While increases in the money supply and a nationwide housing shortage are the main drivers of housing prices, a few other supplemental causes could be thrown in with Wall Street and the war in Ukraine as minor accelerants. 

For one, there have been a lot of supply chain issues of late that have caused all sorts of costs to increase. The most noteworthy in the real estate world has been lumber, but it’s also a systemic problem. 

Supply chain issues have exacerbated inflation, caused development and rehab projects to be delayed, and forced housing suppliers to pass prices onto consumers. But to believe that everything will return to normal when these issues are resolved is, unfortunately, wishful thinking.

In addition, Airbnb has been accused of choking supply as well. Presumably, as more homeowners decided to use their house as a short-term rental, this should have hurt the hotel industry and caused a boon in home construction to fill the gap. But, there was no boon to development, so the housing shortage was exacerbated. 

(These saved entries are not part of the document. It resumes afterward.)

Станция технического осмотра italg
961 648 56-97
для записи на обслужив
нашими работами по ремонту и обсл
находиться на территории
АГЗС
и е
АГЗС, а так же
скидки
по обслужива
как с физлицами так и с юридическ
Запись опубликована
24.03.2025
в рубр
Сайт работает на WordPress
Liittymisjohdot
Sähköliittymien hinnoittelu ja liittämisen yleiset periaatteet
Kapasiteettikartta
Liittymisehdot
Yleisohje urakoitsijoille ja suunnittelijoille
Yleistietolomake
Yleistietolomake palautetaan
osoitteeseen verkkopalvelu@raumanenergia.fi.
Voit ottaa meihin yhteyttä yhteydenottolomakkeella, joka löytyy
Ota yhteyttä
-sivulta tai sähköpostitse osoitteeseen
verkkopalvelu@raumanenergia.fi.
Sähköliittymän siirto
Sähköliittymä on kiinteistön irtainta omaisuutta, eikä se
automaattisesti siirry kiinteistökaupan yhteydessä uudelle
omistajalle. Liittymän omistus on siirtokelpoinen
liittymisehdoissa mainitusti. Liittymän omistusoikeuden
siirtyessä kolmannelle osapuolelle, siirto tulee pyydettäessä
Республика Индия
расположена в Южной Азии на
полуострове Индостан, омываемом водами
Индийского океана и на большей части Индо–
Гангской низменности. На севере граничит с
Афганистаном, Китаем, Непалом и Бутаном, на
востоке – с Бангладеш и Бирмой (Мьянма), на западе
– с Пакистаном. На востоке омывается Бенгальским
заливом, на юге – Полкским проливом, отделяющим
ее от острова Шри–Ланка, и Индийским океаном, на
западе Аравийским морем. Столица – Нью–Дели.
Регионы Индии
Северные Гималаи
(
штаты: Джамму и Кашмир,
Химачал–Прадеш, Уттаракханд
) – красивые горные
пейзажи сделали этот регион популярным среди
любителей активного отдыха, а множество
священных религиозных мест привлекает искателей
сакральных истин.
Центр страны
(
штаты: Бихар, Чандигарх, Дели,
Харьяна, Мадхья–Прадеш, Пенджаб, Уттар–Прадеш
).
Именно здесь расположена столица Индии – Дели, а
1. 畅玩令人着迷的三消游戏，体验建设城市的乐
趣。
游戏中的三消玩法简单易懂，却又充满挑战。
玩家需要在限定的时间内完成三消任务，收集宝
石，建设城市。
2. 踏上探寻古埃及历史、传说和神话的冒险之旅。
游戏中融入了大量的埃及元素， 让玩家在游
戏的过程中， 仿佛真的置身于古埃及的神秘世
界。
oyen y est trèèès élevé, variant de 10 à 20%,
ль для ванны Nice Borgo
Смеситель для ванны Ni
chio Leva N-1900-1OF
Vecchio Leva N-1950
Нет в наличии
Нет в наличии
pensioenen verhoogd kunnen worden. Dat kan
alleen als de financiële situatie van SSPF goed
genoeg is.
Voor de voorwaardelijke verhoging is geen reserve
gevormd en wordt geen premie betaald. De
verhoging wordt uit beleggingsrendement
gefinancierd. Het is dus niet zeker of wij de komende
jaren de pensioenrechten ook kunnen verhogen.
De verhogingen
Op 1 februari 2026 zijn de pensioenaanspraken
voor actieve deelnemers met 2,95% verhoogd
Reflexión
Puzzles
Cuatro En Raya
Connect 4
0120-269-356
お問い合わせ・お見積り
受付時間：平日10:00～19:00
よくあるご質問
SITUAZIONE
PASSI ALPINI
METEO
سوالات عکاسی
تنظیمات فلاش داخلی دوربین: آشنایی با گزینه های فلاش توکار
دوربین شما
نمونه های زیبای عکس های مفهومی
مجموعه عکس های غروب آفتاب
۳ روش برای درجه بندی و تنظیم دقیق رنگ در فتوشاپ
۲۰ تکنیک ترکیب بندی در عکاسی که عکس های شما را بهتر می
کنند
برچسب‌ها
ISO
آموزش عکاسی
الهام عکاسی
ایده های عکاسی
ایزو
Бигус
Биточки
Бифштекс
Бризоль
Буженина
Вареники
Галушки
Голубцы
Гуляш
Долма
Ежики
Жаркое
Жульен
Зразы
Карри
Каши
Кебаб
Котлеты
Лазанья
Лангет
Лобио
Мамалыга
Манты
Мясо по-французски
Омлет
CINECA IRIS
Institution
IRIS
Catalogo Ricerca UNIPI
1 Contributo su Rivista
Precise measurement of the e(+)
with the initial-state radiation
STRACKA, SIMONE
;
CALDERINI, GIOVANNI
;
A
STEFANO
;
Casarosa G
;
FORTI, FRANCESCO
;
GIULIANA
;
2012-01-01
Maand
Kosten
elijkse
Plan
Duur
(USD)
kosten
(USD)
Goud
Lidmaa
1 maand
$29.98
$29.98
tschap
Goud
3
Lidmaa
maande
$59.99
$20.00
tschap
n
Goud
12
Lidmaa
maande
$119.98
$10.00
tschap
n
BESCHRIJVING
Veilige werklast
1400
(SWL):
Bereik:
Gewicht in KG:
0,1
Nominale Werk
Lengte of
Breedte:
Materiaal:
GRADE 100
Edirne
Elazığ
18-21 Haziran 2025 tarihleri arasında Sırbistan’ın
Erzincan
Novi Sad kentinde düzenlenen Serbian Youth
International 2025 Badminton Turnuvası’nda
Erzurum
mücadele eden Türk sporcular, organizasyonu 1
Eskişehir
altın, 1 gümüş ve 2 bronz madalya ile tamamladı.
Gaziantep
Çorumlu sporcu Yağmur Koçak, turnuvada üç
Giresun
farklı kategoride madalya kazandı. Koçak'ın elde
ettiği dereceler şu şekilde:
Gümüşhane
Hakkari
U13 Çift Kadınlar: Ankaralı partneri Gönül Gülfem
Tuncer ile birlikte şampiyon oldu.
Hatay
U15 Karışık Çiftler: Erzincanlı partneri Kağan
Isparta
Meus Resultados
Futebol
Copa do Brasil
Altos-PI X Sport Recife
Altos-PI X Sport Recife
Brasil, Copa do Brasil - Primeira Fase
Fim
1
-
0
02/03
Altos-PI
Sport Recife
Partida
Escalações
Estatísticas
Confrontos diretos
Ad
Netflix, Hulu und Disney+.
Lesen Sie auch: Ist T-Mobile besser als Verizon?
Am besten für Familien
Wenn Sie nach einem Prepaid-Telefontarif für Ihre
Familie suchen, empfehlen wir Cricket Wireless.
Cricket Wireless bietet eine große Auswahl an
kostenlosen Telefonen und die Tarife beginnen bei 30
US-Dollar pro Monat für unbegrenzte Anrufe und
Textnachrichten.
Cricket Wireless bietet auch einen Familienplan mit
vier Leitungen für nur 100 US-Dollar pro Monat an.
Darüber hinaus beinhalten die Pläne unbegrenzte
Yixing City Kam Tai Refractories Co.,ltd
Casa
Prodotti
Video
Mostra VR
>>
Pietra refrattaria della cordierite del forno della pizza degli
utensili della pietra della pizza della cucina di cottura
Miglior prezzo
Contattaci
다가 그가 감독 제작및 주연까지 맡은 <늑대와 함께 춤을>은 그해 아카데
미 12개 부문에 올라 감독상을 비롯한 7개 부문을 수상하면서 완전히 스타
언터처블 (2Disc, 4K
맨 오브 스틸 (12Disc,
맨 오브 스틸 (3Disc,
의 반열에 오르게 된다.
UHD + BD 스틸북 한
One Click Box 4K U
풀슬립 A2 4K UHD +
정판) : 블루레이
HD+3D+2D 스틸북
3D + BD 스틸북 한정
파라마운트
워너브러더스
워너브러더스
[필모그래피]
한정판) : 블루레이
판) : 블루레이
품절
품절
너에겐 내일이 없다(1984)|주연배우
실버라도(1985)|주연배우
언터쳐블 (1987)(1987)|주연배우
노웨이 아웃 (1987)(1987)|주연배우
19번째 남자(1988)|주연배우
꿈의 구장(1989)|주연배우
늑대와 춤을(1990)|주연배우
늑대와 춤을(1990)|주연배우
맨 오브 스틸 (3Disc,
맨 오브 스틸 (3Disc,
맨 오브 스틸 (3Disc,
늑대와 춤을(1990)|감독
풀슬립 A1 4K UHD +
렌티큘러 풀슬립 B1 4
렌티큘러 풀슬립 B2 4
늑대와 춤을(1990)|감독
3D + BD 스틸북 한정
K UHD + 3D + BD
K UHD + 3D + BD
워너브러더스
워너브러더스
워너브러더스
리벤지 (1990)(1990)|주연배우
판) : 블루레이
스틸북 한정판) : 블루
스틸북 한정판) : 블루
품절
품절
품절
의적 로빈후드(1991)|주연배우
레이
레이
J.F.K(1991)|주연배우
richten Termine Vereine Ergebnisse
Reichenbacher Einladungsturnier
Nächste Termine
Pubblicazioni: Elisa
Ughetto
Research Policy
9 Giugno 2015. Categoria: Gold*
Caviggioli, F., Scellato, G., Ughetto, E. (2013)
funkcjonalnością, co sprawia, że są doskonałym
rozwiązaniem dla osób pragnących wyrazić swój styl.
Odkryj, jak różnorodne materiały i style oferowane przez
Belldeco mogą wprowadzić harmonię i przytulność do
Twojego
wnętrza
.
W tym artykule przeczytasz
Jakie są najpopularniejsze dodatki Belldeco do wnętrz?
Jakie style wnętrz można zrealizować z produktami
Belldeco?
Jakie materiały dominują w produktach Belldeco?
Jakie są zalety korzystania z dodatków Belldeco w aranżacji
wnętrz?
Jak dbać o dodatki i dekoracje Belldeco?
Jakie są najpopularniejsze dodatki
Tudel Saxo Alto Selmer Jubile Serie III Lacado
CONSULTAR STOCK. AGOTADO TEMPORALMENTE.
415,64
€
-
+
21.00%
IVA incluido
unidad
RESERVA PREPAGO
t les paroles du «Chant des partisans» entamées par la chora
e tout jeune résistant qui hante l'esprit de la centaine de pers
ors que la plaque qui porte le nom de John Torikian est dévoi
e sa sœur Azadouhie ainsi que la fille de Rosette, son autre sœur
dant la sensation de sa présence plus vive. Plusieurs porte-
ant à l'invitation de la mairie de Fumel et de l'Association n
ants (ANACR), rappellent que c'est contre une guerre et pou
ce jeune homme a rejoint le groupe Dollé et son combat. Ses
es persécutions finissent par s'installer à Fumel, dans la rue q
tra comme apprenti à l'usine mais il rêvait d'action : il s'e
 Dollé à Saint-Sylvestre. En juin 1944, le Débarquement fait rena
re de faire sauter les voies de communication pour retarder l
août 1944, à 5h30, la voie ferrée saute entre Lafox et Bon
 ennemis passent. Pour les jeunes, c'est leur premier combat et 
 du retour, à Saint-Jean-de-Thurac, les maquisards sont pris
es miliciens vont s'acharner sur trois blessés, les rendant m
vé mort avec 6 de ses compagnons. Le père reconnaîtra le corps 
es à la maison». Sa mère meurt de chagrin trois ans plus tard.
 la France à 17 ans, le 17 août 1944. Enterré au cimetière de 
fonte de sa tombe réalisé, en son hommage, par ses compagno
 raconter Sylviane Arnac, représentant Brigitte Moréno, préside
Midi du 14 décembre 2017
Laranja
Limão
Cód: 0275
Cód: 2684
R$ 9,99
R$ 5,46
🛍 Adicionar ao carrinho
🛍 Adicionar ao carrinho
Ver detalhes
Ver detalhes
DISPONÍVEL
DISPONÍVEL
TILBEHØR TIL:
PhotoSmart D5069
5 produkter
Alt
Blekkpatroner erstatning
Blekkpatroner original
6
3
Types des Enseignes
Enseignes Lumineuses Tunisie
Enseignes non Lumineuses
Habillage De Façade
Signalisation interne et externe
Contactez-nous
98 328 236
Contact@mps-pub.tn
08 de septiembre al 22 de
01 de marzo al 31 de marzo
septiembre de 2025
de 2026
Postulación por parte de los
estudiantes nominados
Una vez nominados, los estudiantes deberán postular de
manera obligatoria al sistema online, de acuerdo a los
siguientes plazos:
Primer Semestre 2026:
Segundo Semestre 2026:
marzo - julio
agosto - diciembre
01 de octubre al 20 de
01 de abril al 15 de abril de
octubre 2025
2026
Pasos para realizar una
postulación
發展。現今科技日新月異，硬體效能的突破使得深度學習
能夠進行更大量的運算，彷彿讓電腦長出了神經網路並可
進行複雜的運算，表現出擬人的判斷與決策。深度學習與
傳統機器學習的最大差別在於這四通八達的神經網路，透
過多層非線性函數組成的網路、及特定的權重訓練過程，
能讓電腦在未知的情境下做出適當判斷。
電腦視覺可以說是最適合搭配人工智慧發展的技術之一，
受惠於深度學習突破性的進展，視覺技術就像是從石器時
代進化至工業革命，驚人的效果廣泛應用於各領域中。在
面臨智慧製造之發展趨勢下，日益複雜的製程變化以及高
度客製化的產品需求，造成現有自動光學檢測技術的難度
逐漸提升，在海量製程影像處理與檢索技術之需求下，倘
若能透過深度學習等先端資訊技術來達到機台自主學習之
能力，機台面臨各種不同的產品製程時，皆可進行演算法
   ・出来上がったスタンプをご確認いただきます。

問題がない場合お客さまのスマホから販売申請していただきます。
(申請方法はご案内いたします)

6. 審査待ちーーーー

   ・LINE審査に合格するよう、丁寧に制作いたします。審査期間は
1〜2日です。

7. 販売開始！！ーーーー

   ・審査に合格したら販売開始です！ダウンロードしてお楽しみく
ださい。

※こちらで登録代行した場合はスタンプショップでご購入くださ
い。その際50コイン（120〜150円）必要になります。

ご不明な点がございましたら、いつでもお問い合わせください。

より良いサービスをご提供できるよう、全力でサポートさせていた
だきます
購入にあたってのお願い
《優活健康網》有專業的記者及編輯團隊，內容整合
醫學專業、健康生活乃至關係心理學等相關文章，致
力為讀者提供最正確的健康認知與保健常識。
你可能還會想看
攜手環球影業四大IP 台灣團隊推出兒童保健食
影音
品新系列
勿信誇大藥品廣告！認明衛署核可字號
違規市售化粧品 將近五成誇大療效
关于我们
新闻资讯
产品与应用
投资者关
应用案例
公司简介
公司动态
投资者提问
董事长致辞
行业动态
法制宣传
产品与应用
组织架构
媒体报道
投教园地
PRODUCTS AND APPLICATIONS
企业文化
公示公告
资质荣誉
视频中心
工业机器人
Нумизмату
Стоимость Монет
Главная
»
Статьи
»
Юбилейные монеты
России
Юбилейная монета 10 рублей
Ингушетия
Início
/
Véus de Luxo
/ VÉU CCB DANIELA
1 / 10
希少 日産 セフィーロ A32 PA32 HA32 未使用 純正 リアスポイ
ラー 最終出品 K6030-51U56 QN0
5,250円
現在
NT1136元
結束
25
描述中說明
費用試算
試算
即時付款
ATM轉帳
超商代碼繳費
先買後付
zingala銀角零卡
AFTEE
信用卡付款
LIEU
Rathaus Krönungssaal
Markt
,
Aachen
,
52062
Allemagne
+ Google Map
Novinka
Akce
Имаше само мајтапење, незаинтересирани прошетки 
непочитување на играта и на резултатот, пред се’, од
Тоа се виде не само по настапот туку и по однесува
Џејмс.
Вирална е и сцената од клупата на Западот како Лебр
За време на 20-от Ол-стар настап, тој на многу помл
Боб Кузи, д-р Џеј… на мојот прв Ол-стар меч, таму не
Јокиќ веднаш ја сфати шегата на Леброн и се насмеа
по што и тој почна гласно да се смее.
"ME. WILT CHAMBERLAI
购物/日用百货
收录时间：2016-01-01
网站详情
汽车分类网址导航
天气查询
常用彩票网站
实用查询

One study, for example, found “that a 1% increase in Airbnb listings leads to a 0.018% increase in rents and a 0.026% increase in house prices.” While that does count as an effect, like Wall Street, it’s negligible. There are some 660,000 Airbnb listings in the United States. Some of these are for a spare bedroom or only used as a short-term rental part of the time. But even if you assumed all 660,000 were single-family residences, it would be less than 1% of the total housing stock.  

Conclusion

There are many reasons housing prices are skyrocketing. By far, the two most significant have been low-interest rates and the corresponding increase in the money supply along with a historic nationwide housing shortage.

Furthermore, while interest rates are increasing, they’re still well behind inflation, and the housing shortage isn’t going away any time soon. Overall, we can expect prices to continue to rise, although probably at a slower rate, as interest rates climb and we reach affordability limits.

We can expect housing prices to remain high for the foreseeable future.